Programação
A ideia da construção de um Horto de Plantas Medicinais no campus Chapecó da UFFS não é nova e já foi realidade em projeto antecedente com a articulação de três cursos: agronomia, enfermagem e medicina. Este projeto original foi desativado devido a inúmeros problemas, inclusive de localização, pois começou a sofrer impactos de pulverização de venenos nas proximidades do horto. Reconhecer o uso das Plantas Medicinais, o fortalecimento de ações de promoção da saúde e a valorização do poder ancestral da Natureza são ideais candentes em um momento do mundo que traz grandes questionamentos sobre a Saúde e o Ambiente, frente aos desastres ambientais provocados pelos desmatamentos, queimadas de florestas naturais, cultivos de transgênicos e uso excessivo de agrotóxicos nas lavouras e hortas e questões climáticas de ordem mundial.
Para o cultivo adequado de um Horto Medicinal, o solo, a água e o ar devem ser de alta qualidade e isentos de contaminações na máxima extensão possível, o que, inclusive, deve ser o pressuposto básico para a escolha do ambiente e do local específico, que nunca deve ter recebido pulverização de agrotóxicos no solo em que serão cultivados remédios de conhecimento ancestral. A UFFS possui um ambiente experimental de Agrofloresta, proveniente de um projeto do curso de Agronomia, de onde surgiu a ideia da construção de um Horto Medicinal para atividades de ensino, pesquisa e extensão dos cursos relacionados e mesmo para uso qualificado da própria comunidade acadêmica.
Em relação as plantas de uso medicinal, essas são utilizadas de forma terapêutica desde os primórdios da humanidade. De acordo com a Organização Mundial da Saúde (OMS), cerca de 80% da população mundial usa plantas que têm potencial terapêutico ou curativo; são também chamadas de Plantas Bioativas ou Plantas/Ervas Medicinais. Elas envolvem a cura dos males que atingem os seres vivos, animais e humanos. Esse conhecimento é fruto do saber popular e ancestral, sendo passado de geração em geração, impactando a vida das pessoas e das comunidades de forma positiva.

_TAREFA PROPOSTA 1_. No texto sobre o Horto de Plantas Medicinais, qual porcentagem da população mundial usa plantas com potencial terapêutico ou curativo, segundo a OMS?
_TAREFA PROPOSTA 2_. Escreva a continuação do texto sobre o Horto de Plantas Medicinais a partir do ponto em que ele termina.
A listagem é um material à parte, sem relação com o texto sobre o Horto de Plantas Medicinais.

_DADOS FORNECIDOS_.
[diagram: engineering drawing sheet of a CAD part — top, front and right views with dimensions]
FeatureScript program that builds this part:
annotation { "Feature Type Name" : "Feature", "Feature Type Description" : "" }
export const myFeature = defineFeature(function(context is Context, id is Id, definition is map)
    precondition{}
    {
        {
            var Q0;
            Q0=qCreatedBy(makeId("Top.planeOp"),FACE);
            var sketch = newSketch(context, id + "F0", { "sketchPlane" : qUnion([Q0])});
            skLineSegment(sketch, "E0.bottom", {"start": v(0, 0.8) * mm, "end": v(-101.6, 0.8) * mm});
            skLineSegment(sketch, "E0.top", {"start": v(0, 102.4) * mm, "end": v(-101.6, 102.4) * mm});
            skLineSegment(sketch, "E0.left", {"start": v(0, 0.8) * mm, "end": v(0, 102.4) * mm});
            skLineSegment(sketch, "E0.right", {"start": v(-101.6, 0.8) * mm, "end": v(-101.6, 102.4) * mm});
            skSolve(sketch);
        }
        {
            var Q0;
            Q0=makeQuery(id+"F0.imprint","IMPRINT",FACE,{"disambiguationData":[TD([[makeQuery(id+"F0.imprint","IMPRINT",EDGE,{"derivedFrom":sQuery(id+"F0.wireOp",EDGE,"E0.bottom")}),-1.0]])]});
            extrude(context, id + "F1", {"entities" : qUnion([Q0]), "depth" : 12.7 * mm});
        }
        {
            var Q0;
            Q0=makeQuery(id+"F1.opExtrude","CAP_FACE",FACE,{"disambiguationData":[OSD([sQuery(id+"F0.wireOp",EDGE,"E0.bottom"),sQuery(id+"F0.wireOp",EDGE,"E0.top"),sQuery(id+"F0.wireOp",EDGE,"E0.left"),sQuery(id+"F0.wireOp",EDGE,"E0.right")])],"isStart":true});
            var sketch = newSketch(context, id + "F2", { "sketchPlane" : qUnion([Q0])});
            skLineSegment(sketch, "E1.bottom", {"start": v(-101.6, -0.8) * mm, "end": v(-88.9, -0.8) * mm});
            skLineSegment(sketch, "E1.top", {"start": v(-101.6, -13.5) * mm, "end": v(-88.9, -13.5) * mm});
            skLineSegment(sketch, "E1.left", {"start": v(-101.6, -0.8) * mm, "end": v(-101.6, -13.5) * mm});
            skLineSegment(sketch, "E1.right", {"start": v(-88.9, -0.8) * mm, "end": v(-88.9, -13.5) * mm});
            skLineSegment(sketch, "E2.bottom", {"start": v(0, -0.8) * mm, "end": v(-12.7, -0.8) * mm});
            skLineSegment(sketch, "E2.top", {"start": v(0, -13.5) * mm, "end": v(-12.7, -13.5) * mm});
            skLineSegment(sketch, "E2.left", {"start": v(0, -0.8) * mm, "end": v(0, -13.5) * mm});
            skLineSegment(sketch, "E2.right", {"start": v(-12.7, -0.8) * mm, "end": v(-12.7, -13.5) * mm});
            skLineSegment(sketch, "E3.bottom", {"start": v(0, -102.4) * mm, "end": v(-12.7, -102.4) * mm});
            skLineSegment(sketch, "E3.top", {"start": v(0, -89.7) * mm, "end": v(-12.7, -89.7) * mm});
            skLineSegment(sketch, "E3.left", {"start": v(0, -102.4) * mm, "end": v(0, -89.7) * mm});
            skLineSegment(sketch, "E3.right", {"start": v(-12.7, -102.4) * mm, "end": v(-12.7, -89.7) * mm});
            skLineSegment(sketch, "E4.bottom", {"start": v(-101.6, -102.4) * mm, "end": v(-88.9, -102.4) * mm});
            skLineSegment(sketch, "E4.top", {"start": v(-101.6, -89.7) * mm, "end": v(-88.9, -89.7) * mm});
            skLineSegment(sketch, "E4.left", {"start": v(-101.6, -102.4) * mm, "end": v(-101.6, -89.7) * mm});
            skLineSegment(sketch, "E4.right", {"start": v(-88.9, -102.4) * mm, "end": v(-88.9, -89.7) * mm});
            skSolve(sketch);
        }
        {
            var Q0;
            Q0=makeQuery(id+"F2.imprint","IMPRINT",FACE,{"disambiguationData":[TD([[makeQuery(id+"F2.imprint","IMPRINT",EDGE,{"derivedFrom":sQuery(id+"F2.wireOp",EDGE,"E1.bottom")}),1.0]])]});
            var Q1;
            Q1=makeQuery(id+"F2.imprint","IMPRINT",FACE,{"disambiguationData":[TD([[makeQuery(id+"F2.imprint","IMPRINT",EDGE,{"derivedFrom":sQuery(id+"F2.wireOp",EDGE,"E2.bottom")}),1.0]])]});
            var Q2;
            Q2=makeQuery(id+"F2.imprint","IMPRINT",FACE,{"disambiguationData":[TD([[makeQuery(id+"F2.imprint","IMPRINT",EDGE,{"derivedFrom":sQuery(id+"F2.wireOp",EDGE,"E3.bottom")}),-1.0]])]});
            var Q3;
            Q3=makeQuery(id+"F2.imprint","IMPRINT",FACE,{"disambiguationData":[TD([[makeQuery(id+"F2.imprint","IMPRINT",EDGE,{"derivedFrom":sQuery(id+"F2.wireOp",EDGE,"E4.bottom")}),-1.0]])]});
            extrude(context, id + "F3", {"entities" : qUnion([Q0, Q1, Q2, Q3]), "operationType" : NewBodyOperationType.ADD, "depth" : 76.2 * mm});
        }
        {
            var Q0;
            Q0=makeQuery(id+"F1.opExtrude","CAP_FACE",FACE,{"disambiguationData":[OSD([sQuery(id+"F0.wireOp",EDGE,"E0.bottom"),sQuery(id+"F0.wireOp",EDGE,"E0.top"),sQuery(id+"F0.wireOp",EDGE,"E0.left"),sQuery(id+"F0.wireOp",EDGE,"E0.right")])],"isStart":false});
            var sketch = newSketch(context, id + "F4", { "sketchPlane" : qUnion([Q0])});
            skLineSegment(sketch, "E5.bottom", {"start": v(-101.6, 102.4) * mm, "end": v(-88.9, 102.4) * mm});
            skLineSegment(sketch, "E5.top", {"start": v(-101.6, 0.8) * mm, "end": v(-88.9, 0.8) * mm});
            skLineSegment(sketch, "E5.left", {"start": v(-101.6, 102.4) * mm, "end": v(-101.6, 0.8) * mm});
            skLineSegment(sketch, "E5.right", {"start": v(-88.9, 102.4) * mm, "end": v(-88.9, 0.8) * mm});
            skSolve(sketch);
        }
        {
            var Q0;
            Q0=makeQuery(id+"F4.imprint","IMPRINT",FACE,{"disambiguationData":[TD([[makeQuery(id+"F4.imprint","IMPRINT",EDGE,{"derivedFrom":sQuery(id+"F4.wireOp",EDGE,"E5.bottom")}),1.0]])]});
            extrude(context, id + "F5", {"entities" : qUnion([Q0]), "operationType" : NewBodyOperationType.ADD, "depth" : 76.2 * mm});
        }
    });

_RESPOSTA DO EXERCÍCIO 1_. Cerca de 80% da população mundial.

_RESPOSTA DO EXERCÍCIO 2_.
Espaços de plantio conhecidos como Farmácia Natural, Farmácia da Natureza, Farmácia Viva, Horto Medicinal e, mais recentemente, Jardim Terapêutico, são não só incentivados, mas principalmente orientados pelo sistema público de saúde brasileiro. No Brasil, este conhecimento ancestral foi idealizado e concretamente construído a partir da década de 1980 em um projeto da Universidade Federal do Ceará (UFC), com conhecimento proveniente do Professor Dr. Francisco Jose de Abreu Matos, já apoiado pelas políticas públicas mundiais da OMS, que fazia face com duas delas: a Política Mundial de Atenção Primária à Saúde promulgada na Conferência de Alma-Ata em 1978 e a de Promoção da Saúde orientada na Conferência Mundial de Otawa em 1986. Com estes marcos institucionais da Saúde Pública mundial, a Saúde Coletiva no Brasil foi sendo construída, fortalecendo a questão ambiental.
Em 2006, a Política Nacional de Práticas Integrativas e Complementares (PNPIC) foi lançada por uma Portaria do Ministério da Saúde, a qual valoriza e reconhece os conhecimentos tradicionais ou ancestrais e populares, tratando as Plantas Medicinais como uma das Práticas Integrativas e Complementares em Saúde (PICS).
A PNPIC foi lançada no mesmo ano que a Política Nacional de Promoção da Saúde e da Política Nacional de Plantas Medicinais e Fitoterápicos, dando um corpo institucional que legalizou e oficializou as práticas de cuidados integrais em saúde, para prevenção, tratamento e cura, bem como para a promoção da saúde e bem-estar da sociedade brasileira.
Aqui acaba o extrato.